Salma Aouled El Haj
TITRE DE LA THÈSE : Error Aware Event Mining in Biological Sequences
RESPONSABLES DE LA THÈSE : Julie THOMPSON (Uni Strasbourg), Mourad Elloumi (Uni Tunis)
PROJECT : The goal of this project is to develop novel sequence analysis approaches to address the specific issues related to the new NGS data. We will focus on the multiple alignment of protein sequences, and more particularly, the detection and alignment of the locally conserved features that modulate a protein’s function, for example, interaction sites, cell compartment targeting signals, post-translational modifications or cleavage sites. These features, that are often specific to a subset of sequences in a protein family, are generally ignored by most current methods (Thompson et al, 2011). To address these issues, we propose to develop two complementary machine learning approaches: error-aware data mining and mining rare events. On the one hand, probabilistic classifiers such as the naïve Bayesian classifier provide a convenient framework to take the uncertainty of input data into account (Wu & Zhu, 2008). On the other hand, rare events gained interest in the recent years (Koh et al., 2009). Mining rare events in the presence of noisy data is an open problem. We will develop a novel approach, involving the detailed characterization of protein sequences at different scales. The data are large-scale, heterogeneous and very noisy, which makes their analysis more difficult.
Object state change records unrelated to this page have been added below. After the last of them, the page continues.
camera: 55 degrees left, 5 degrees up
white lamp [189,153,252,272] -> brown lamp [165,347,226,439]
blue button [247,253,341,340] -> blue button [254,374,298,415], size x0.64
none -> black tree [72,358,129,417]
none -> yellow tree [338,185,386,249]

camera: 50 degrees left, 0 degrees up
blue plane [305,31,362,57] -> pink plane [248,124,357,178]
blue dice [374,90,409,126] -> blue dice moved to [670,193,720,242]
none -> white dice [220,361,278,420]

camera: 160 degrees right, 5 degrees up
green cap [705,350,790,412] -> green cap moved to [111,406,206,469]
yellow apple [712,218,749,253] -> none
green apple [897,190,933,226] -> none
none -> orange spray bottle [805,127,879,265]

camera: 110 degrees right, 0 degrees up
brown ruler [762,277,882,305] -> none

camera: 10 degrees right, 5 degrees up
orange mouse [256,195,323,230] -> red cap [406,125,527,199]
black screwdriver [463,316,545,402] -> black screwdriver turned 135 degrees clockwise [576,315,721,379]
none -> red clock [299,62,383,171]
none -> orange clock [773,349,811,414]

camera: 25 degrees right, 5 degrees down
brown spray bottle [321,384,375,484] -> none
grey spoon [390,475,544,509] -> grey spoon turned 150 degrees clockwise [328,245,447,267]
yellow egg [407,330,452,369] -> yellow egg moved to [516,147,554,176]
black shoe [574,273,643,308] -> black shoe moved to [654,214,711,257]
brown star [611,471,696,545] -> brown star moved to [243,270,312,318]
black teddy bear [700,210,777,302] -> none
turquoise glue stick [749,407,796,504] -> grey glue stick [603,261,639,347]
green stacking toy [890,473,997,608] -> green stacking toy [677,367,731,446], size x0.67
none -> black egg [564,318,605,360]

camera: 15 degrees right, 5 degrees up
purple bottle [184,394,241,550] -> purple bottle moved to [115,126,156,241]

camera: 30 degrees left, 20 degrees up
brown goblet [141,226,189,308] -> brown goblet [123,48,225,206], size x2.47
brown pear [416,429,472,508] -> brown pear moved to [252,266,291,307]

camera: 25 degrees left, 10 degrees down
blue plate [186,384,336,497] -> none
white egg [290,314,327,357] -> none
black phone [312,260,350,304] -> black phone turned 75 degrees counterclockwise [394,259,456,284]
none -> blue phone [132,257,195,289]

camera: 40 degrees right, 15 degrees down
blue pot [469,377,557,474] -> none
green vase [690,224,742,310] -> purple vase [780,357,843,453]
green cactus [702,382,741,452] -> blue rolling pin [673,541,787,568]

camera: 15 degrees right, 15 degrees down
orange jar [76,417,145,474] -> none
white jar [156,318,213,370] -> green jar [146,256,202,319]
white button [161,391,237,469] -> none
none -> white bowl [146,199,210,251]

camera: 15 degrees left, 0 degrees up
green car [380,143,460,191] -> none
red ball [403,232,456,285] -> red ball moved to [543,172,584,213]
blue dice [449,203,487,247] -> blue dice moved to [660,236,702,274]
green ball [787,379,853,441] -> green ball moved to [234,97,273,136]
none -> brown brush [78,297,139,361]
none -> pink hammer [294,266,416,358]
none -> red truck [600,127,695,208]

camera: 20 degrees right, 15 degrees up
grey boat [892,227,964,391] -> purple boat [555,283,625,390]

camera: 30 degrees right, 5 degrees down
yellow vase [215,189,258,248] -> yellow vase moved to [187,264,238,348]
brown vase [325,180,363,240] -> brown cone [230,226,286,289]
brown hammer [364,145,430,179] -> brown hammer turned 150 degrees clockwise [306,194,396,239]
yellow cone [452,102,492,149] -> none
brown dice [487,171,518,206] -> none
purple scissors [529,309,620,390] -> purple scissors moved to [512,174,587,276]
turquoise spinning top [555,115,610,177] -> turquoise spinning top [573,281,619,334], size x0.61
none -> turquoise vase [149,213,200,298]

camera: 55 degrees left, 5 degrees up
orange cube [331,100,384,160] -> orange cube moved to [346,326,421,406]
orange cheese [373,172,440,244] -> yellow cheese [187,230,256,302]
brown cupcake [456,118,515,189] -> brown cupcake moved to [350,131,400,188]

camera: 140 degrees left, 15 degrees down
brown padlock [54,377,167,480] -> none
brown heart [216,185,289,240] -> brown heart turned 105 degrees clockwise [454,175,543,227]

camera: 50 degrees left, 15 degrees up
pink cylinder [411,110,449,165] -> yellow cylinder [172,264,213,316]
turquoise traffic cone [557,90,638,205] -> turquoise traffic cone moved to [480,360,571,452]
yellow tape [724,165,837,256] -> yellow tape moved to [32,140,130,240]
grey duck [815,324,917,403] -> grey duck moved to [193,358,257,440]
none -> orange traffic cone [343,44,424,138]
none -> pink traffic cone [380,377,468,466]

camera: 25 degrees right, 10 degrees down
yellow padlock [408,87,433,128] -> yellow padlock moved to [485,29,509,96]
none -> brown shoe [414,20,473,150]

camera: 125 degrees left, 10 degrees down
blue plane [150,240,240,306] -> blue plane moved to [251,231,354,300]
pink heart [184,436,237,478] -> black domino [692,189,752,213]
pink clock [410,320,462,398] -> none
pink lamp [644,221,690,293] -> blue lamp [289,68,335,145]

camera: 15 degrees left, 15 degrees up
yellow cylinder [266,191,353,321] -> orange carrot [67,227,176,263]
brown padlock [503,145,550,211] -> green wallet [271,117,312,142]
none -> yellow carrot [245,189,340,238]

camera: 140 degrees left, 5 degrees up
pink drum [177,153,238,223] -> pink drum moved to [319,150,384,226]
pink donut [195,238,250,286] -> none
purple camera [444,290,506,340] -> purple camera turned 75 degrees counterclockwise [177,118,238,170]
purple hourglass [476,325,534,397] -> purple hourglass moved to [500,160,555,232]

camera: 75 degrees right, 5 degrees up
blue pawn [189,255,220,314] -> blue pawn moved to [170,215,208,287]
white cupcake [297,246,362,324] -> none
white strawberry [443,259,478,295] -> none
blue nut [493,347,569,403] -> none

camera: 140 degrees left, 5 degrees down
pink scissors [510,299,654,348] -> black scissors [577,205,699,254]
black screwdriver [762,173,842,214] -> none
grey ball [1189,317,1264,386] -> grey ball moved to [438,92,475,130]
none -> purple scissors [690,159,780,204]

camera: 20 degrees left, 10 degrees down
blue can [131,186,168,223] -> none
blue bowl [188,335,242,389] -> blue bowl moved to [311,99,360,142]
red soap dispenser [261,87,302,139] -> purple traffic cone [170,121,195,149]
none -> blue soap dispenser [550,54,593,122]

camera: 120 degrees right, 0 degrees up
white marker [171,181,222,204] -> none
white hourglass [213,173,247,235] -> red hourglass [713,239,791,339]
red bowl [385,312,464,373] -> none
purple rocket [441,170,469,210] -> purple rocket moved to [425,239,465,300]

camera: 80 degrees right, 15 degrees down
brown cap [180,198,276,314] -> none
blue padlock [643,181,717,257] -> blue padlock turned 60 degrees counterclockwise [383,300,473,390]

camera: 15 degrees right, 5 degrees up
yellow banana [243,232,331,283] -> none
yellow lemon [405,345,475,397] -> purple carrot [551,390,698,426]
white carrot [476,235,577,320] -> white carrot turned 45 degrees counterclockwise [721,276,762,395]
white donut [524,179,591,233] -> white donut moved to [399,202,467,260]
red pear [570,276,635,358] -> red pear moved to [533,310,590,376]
The project will clearly necessitate the joint application of techniques from different domains of expertise: on the one hand, protein sequence analysis and MSA construction, benchmarking and exploitation in high-throughput biological projects (JD Thompson), and on the other hand, development of novel data mining and knowledge discovery adapted to the specific needs of biological data (M Elloumi).
- Characterization of a set of sequences, in terms of structured domains, transmembrane regions, coiled coils, disordered regions, etc. A large number of methods have been developed to predict these regions and we will establish a state-of-the-art and identify the most suitable methods for our purposes.
- Identification of known structural/functional domains, motifs etc. A large number of existing biological databases are freely available on the Internet and these regions are generally well aligned by existing MSA algorithms.
- Identification of badly predicted sequences. The quality of predicted protein sequences is a major problem, with >50% proteins containing mispredicted segments. If these are not identified, identification of conserved motifs is impossible.
- Identification of motifs conserved in the complete set of sequences or in a subset of the sequences. This is an essential task that has not been widely addressed and will require the development and evaluation of novel data mining approaches that are error-aware and are capable of discovering rare events.
- Establishment of a benchmark for validation of the methods developed. Existing databases and scientific literature will be mined for reliable examples of complex sequences that will be used to evaluate the accuracy of our results.
Our long term goal is to incorporate this information into a new MSA method that will divide a large set of complex, heterogeneous sequences into a number of smaller, more homogeneous subsets/segments. Each characterized subset could then be aligned efficiently by the most appropriate MSA algorithm and a final solution for the complete set of sequences reconstructed from the individual parts.